Hello, I plan to retire in 20 years. i was thinking of investing into VTI 100%. Should I do 70% VTI and 30% VXUS.

Hey Tracey!

Congrats on thinking about your future retirement and trying to financially plan for it! That’s awesome.

I can’t offer you direct financial advice, but I can say that this conversation with Freda (on this same post) might be useful to you—especially in regard to the Bogleheads three-fund portfolio strategy.

I am 38 hope to retire by 50 or so. I max out my Roth and 401k with S&P 500, Mid Cap, Reit, Growth, and Intl funds. Leftover cash I dump into my taxable account with VTSAX. Do you think I should continue using this one fund in my taxable or start splitting it in to two or three different funds?

Hey Jeff!

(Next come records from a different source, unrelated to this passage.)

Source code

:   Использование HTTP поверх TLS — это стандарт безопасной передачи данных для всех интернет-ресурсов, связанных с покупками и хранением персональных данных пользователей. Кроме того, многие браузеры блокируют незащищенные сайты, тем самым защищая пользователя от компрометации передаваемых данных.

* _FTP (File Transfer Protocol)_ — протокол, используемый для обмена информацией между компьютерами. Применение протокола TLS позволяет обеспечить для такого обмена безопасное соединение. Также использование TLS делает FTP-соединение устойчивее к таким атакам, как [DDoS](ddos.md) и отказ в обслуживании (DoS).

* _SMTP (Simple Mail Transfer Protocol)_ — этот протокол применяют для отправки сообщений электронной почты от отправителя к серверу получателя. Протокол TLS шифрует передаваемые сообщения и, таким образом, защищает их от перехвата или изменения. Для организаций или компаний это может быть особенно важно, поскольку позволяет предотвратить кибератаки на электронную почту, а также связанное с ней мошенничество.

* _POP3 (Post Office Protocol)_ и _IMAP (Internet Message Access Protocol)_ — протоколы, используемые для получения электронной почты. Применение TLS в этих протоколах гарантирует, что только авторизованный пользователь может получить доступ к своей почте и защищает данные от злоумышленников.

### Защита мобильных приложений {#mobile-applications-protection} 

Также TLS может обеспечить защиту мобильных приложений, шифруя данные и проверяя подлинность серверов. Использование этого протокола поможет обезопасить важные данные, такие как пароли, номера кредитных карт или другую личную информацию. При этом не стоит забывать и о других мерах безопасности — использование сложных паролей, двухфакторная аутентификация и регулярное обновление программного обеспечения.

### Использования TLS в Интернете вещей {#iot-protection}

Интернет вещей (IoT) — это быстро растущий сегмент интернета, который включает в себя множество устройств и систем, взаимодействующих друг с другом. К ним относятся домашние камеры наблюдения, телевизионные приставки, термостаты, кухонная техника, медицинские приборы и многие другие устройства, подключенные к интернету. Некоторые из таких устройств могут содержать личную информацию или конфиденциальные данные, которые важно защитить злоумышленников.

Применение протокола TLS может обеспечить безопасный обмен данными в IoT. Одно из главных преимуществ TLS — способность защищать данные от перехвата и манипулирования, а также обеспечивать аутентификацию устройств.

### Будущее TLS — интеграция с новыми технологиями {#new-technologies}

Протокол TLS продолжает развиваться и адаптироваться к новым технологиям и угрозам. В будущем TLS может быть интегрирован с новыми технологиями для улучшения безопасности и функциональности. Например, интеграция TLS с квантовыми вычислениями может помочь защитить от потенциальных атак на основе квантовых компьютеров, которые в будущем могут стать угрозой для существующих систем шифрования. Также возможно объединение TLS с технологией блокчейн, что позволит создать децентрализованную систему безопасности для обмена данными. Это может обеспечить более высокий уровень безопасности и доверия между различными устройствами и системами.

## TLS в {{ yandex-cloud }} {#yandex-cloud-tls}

Congrats on the great start to reaching financial independence! Sounds like you’re on the right track for 50 with those maxed-out accounts and diverse funds.

It’s hard to recommend specific funds, as it so heavily depends on your goals and financial-emotional ability to withstand varying degrees of market change. VTSAX is generally regarded as the “set it and forget it” one-size-fits-all choice, and perhaps for good reason.

That said, the Bogleheads Three-fund Portfolio generally comes well recommended within the FIRE community.

At the limits, there is some strategy around carrying certain funds in your taxable account and others within your tax-advantaged accounts because of how dividends or capital gains are treated by each fund type. It won’t make a huge difference, but it might make sense to look into to squeeze every bit of net return out of your investments.

Wow, I haven’t heard about FZROX! I guess I don’t really mind if it covers only 2500 instead of 3500 companies. I feel like you’re not really going to get much more diversification with the additional 1k companies.

However, almost anything is a step up right now compared to my portfolio which is mostly just the QQQ and SP500.

Full coverage of the S&P 500 is really quite diverse! QQQ is of course industry-focused, so less diverse in so far as it being sector dependent…but still, a big variety as compared to going all-in on a single tech company.

FZROX is certainly an innovative idea.